YOUR TASK → Output the data unchanged and complete, minus the images.

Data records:
━━━━━━━━━━━━━━━━━━━━

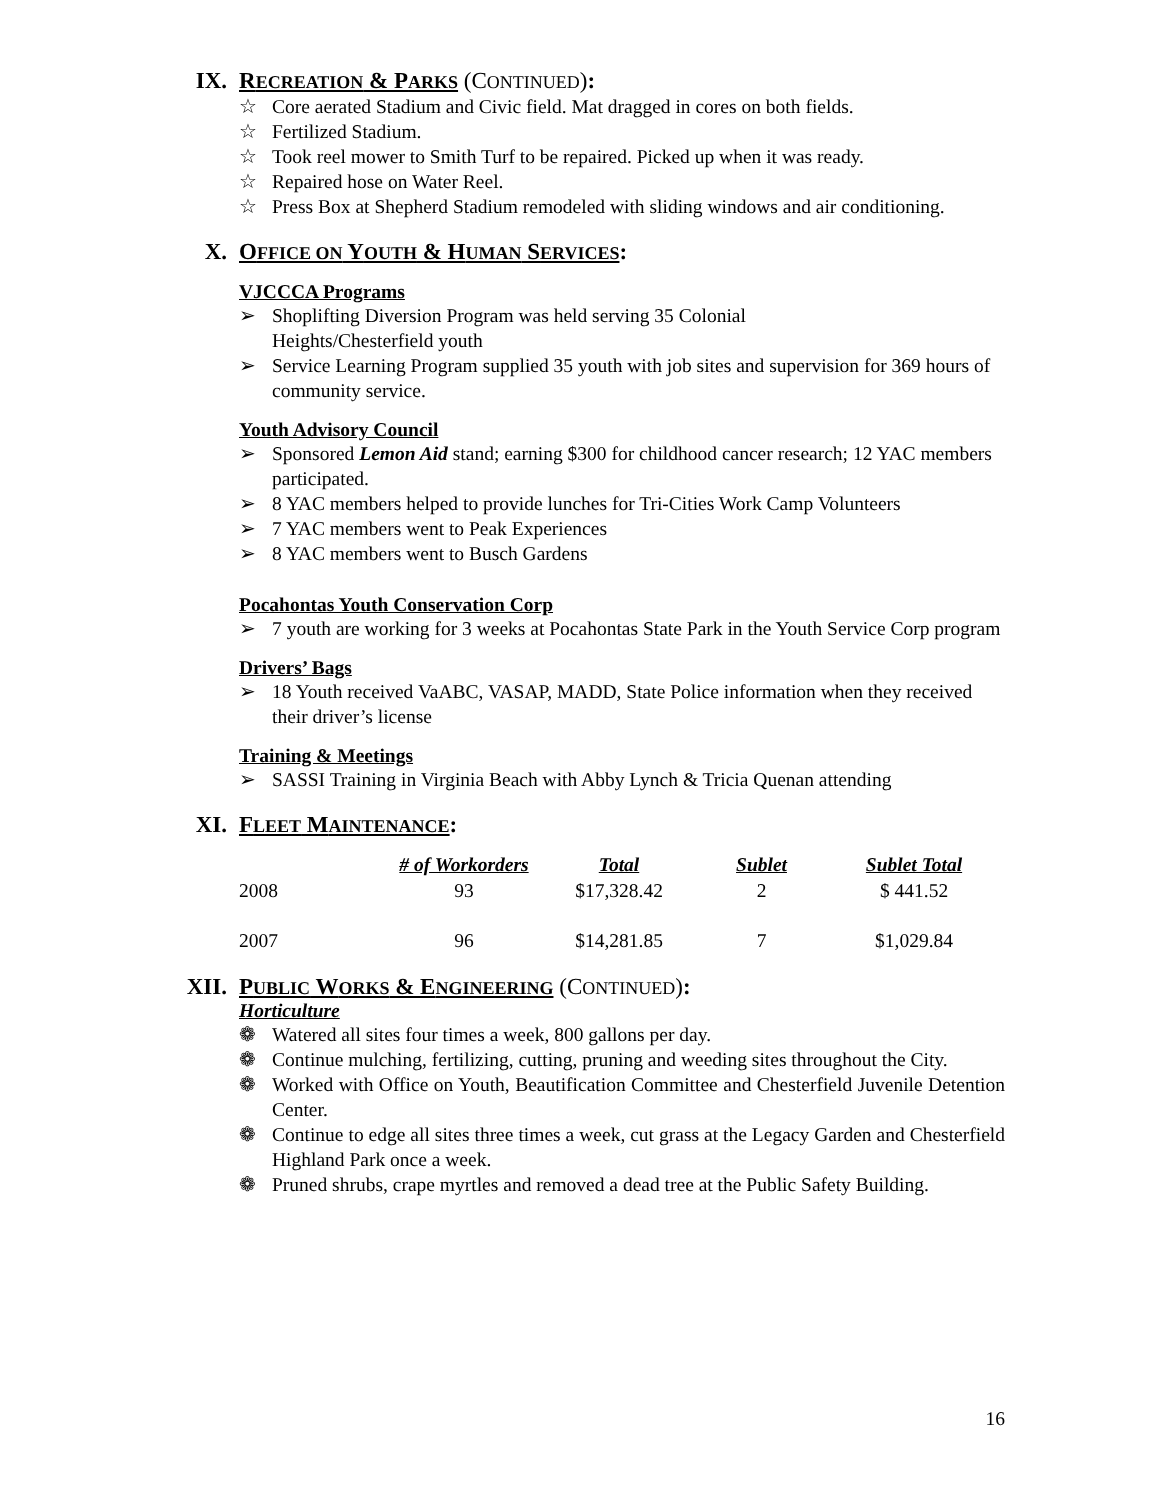IX. RECREATION & PARKS (CONTINUED):
☆ Core aerated Stadium and Civic field. Mat dragged in cores on both fields.
☆ Fertilized Stadium.
☆ Took reel mower to Smith Turf to be repaired. Picked up when it was ready.
☆ Repaired hose on Water Reel.
☆ Press Box at Shepherd Stadium remodeled with sliding windows and air conditioning.
X. OFFICE ON YOUTH & HUMAN SERVICES:
VJCCCA Programs
➢ Shoplifting Diversion Program was held serving 35 Colonial
Heights/Chesterfield youth
➢ Service Learning Program supplied 35 youth with job sites and supervision for 369 hours of community service.
Youth Advisory Council
➢ Sponsored Lemon Aid stand; earning $300 for childhood cancer research; 12 YAC members participated.
➢ 8 YAC members helped to provide lunches for Tri-Cities Work Camp Volunteers
➢ 7 YAC members went to Peak Experiences
➢ 8 YAC members went to Busch Gardens
Pocahontas Youth Conservation Corp
➢ 7 youth are working for 3 weeks at Pocahontas State Park in the Youth Service Corp program
Drivers’ Bags
➢ 18 Youth received VaABC, VASAP, MADD, State Police information when they received their driver’s license
Training & Meetings
➢ SASSI Training in Virginia Beach with Abby Lynch & Tricia Quenan attending
XI. FLEET MAINTENANCE:
| | # of Workorders | Total | Sublet | Sublet Total |
| --- | --- | --- | --- | --- |
| 2008 | 93 | $17,328.42 | 2 | $ 441.52 |
| 2007 | 96 | $14,281.85 | 7 | $1,029.84 |
XII. PUBLIC WORKS & ENGINEERING (CONTINUED):
Horticulture
❁ Watered all sites four times a week, 800 gallons per day.
❁ Continue mulching, fertilizing, cutting, pruning and weeding sites throughout the City.
❁ Worked with Office on Youth, Beautification Committee and Chesterfield Juvenile Detention Center.
❁ Continue to edge all sites three times a week, cut grass at the Legacy Garden and Chesterfield Highland Park once a week.
❁ Pruned shrubs, crape myrtles and removed a dead tree at the Public Safety Building.
16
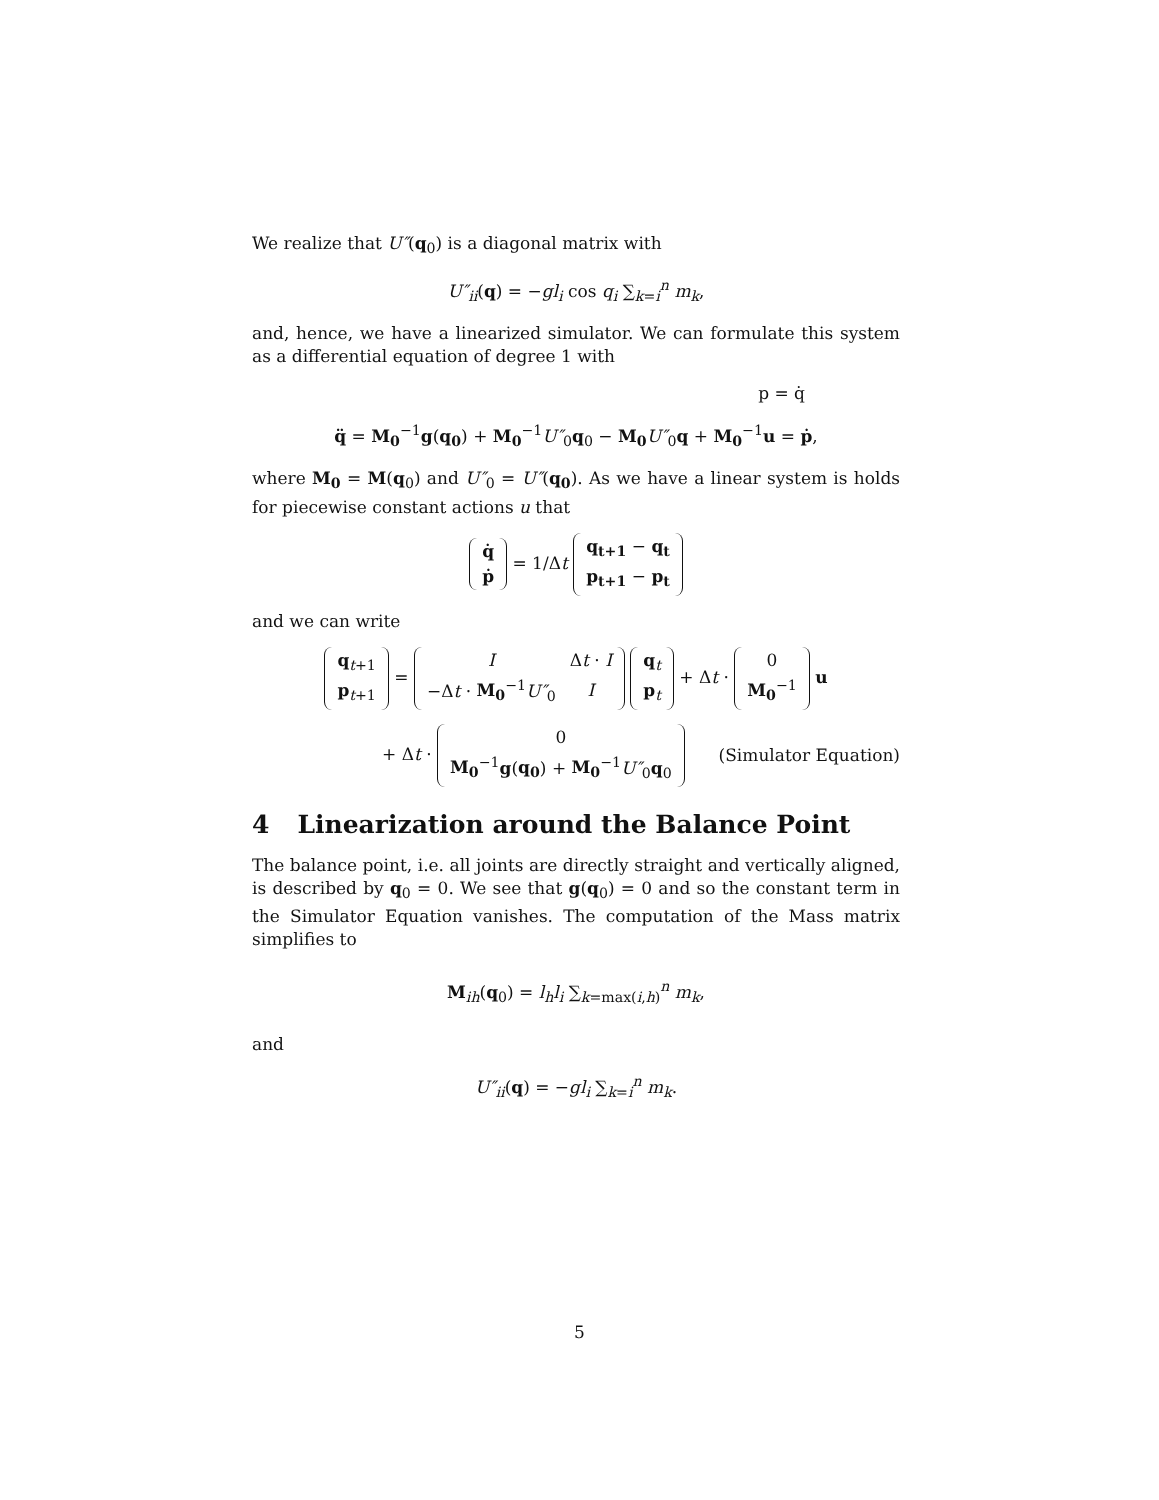We realize that U″(q<sub>0</sub>) is a diagonal matrix with
U″<sub>ii</sub>(q) = −gl<sub>i</sub> cos q<sub>i</sub> ∑<sub>k=i</sub><sup>n</sup> m<sub>k</sub>,
and, hence, we have a linearized simulator. We can formulate this system as a differential equation of degree 1 with
p = q̇
q̈ = M<sub>0</sub><sup>−1</sup>g(q<sub>0</sub>) + M<sub>0</sub><sup>−1</sup>U″<sub>0</sub>q<sub>0</sub> − M<sub>0</sub> U″<sub>0</sub>q + M<sub>0</sub><sup>−1</sup>u = ṗ,
where M<sub>0</sub> = M(q<sub>0</sub>) and U″<sub>0</sub> = U″(q<sub>0</sub>). As we have a linear system is holds for piecewise constant actions u that
| q̇ |
| ṗ |
= 1/Δt
| q<sub>t+1</sub> − q<sub>t</sub> |
| p<sub>t+1</sub> − p<sub>t</sub> |
and we can write
| q<sub>t+1</sub> |
| p<sub>t+1</sub> |
=
| I | Δ t · I |
| −Δ t · M<sub>0</sub><sup>−1</sup> U″<sub>0</sub> | I |
| q<sub>t</sub> |
| p<sub>t</sub> |
+ Δt ·
| 0 |
| M<sub>0</sub><sup>−1</sup> |
u
+ Δt ·
| 0 |
| M<sub>0</sub><sup>−1</sup> g ( q<sub>0</sub> ) + M<sub>0</sub><sup>−1</sup> U″<sub>0</sub> q<sub>0</sub> |
(Simulator Equation)
4 Linearization around the Balance Point
The balance point, i.e. all joints are directly straight and vertically aligned, is described by q<sub>0</sub> = 0. We see that g(q<sub>0</sub>) = 0 and so the constant term in the Simulator Equation vanishes. The computation of the Mass matrix simplifies to
M<sub>ih</sub>(q<sub>0</sub>) = l<sub>h</sub>l<sub>i</sub> ∑<sub>k=max(i,h)</sub><sup>n</sup> m<sub>k</sub>,
and
U″<sub>ii</sub>(q) = −gl<sub>i</sub> ∑<sub>k=i</sub><sup>n</sup> m<sub>k</sub>.
5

━━━━━━━━━━━━━━━━━━━━

ANSWER SPACE →
IX. RECREATION & PARKS (CONTINUED):
☆ Core aerated Stadium and Civic field. Mat dragged in cores on both fields.
☆ Fertilized Stadium.
☆ Took reel mower to Smith Turf to be repaired. Picked up when it was ready.
☆ Repaired hose on Water Reel.
☆ Press Box at Shepherd Stadium remodeled with sliding windows and air conditioning.
X. OFFICE ON YOUTH & HUMAN SERVICES:
VJCCCA Programs
➢ Shoplifting Diversion Program was held serving 35 Colonial
Heights/Chesterfield youth
➢ Service Learning Program supplied 35 youth with job sites and supervision for 369 hours of community service.
Youth Advisory Council
➢ Sponsored Lemon Aid stand; earning $300 for childhood cancer research; 12 YAC members participated.
➢ 8 YAC members helped to provide lunches for Tri-Cities Work Camp Volunteers
➢ 7 YAC members went to Peak Experiences
➢ 8 YAC members went to Busch Gardens
Pocahontas Youth Conservation Corp
➢ 7 youth are working for 3 weeks at Pocahontas State Park in the Youth Service Corp program
Drivers’ Bags
➢ 18 Youth received VaABC, VASAP, MADD, State Police information when they received their driver’s license
Training & Meetings
➢ SASSI Training in Virginia Beach with Abby Lynch & Tricia Quenan attending
XI. FLEET MAINTENANCE:
| | # of Workorders | Total | Sublet | Sublet Total |
| --- | --- | --- | --- | --- |
| 2008 | 93 | $17,328.42 | 2 | $ 441.52 |
| 2007 | 96 | $14,281.85 | 7 | $1,029.84 |
XII. PUBLIC WORKS & ENGINEERING (CONTINUED):
Horticulture
❁ Watered all sites four times a week, 800 gallons per day.
❁ Continue mulching, fertilizing, cutting, pruning and weeding sites throughout the City.
❁ Worked with Office on Youth, Beautification Committee and Chesterfield Juvenile Detention Center.
❁ Continue to edge all sites three times a week, cut grass at the Legacy Garden and Chesterfield Highland Park once a week.
❁ Pruned shrubs, crape myrtles and removed a dead tree at the Public Safety Building.
16
We realize that U″(q<sub>0</sub>) is a diagonal matrix with
U″<sub>ii</sub>(q) = −gl<sub>i</sub> cos q<sub>i</sub> ∑<sub>k=i</sub><sup>n</sup> m<sub>k</sub>,
and, hence, we have a linearized simulator. We can formulate this system as a differential equation of degree 1 with
p = q̇
q̈ = M<sub>0</sub><sup>−1</sup>g(q<sub>0</sub>) + M<sub>0</sub><sup>−1</sup>U″<sub>0</sub>q<sub>0</sub> − M<sub>0</sub> U″<sub>0</sub>q + M<sub>0</sub><sup>−1</sup>u = ṗ,
where M<sub>0</sub> = M(q<sub>0</sub>) and U″<sub>0</sub> = U″(q<sub>0</sub>). As we have a linear system is holds for piecewise constant actions u that
| q̇ |
| ṗ |
= 1/Δt
| q<sub>t+1</sub> − q<sub>t</sub> |
| p<sub>t+1</sub> − p<sub>t</sub> |
and we can write
| q<sub>t+1</sub> |
| p<sub>t+1</sub> |
=
| I | Δ t · I |
| −Δ t · M<sub>0</sub><sup>−1</sup> U″<sub>0</sub> | I |
| q<sub>t</sub> |
| p<sub>t</sub> |
+ Δt ·
| 0 |
| M<sub>0</sub><sup>−1</sup> |
u
+ Δt ·
| 0 |
| M<sub>0</sub><sup>−1</sup> g ( q<sub>0</sub> ) + M<sub>0</sub><sup>−1</sup> U″<sub>0</sub> q<sub>0</sub> |
(Simulator Equation)
4 Linearization around the Balance Point
The balance point, i.e. all joints are directly straight and vertically aligned, is described by q<sub>0</sub> = 0. We see that g(q<sub>0</sub>) = 0 and so the constant term in the Simulator Equation vanishes. The computation of the Mass matrix simplifies to
M<sub>ih</sub>(q<sub>0</sub>) = l<sub>h</sub>l<sub>i</sub> ∑<sub>k=max(i,h)</sub><sup>n</sup> m<sub>k</sub>,
and
U″<sub>ii</sub>(q) = −gl<sub>i</sub> ∑<sub>k=i</sub><sup>n</sup> m<sub>k</sub>.
5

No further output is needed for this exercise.